■ Problem to solve ■
Among the records below, find the lines that hold the word "Results" and report how many there are, with no other words.

■ Data provided ■

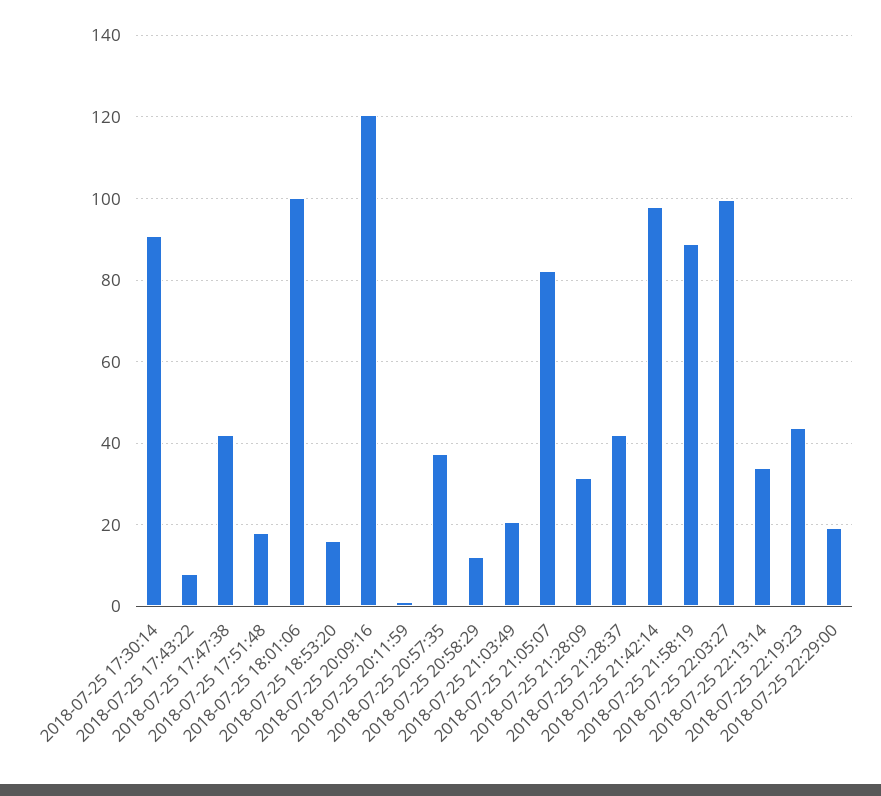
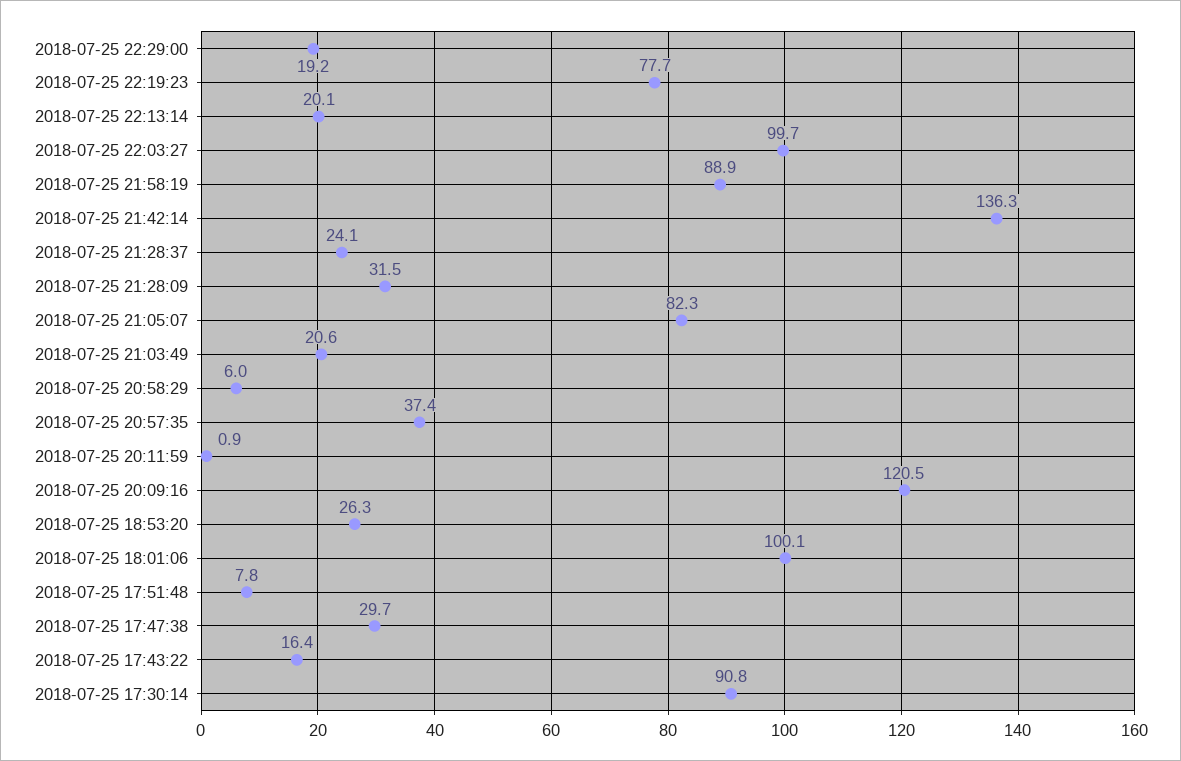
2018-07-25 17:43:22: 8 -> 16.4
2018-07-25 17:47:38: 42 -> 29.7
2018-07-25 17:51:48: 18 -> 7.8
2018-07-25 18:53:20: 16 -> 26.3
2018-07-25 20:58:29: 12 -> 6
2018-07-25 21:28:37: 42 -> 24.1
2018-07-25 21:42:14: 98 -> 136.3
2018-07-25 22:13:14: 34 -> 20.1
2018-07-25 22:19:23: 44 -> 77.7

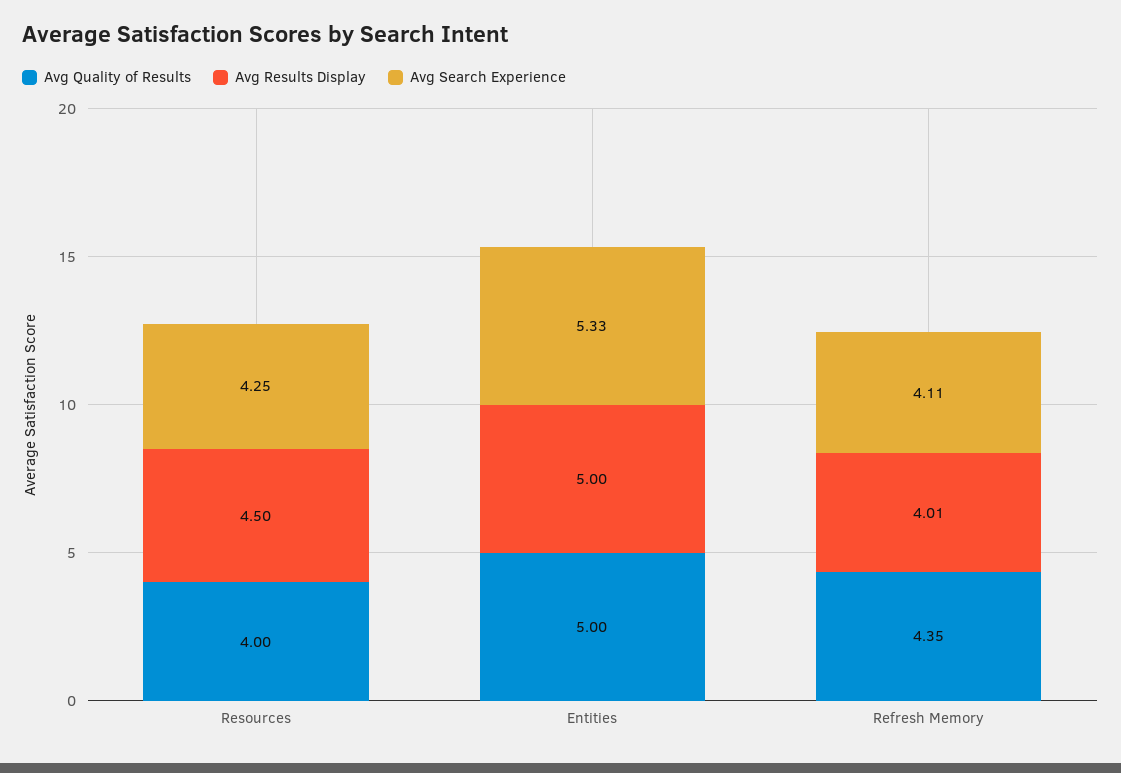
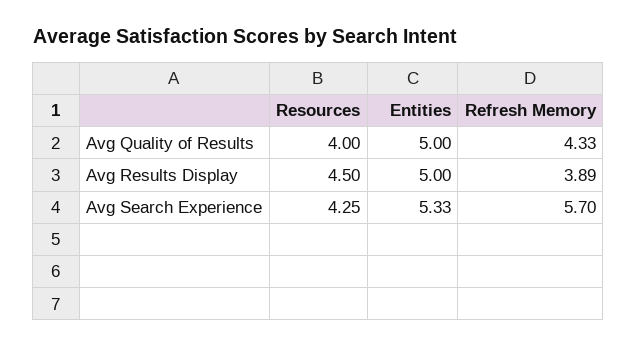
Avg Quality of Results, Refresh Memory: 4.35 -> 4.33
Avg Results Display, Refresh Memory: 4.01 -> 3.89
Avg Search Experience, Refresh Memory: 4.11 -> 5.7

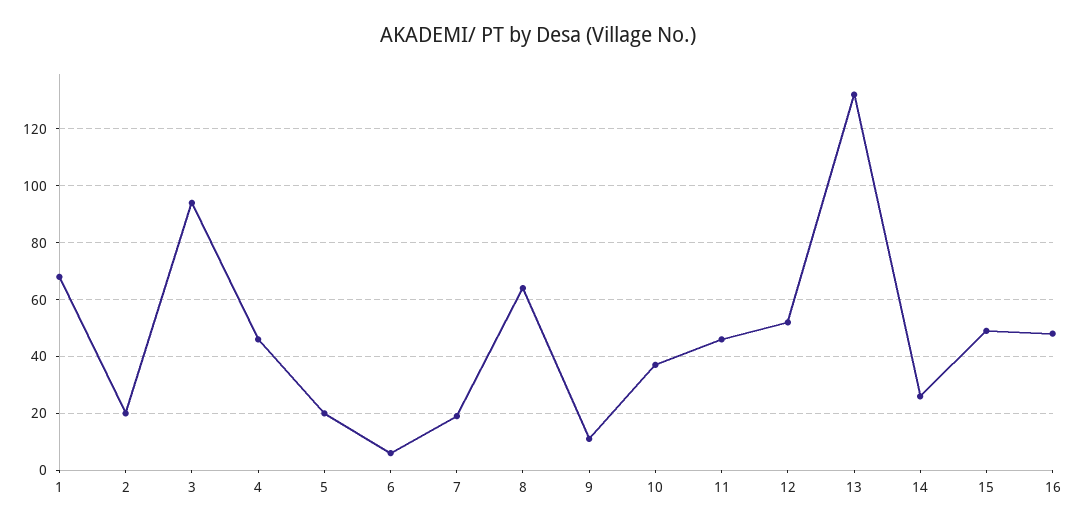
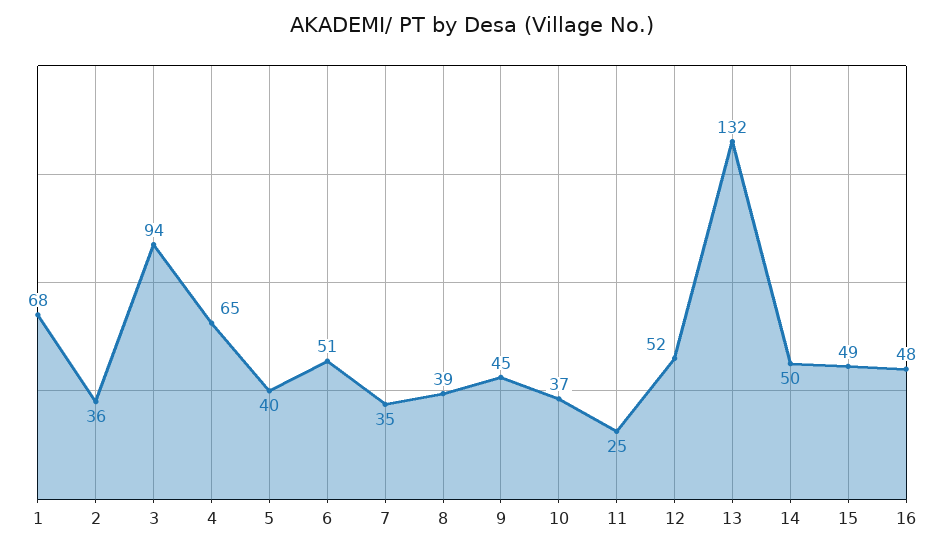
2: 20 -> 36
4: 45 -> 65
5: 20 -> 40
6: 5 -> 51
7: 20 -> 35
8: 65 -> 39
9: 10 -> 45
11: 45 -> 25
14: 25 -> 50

■ Answer area ■
2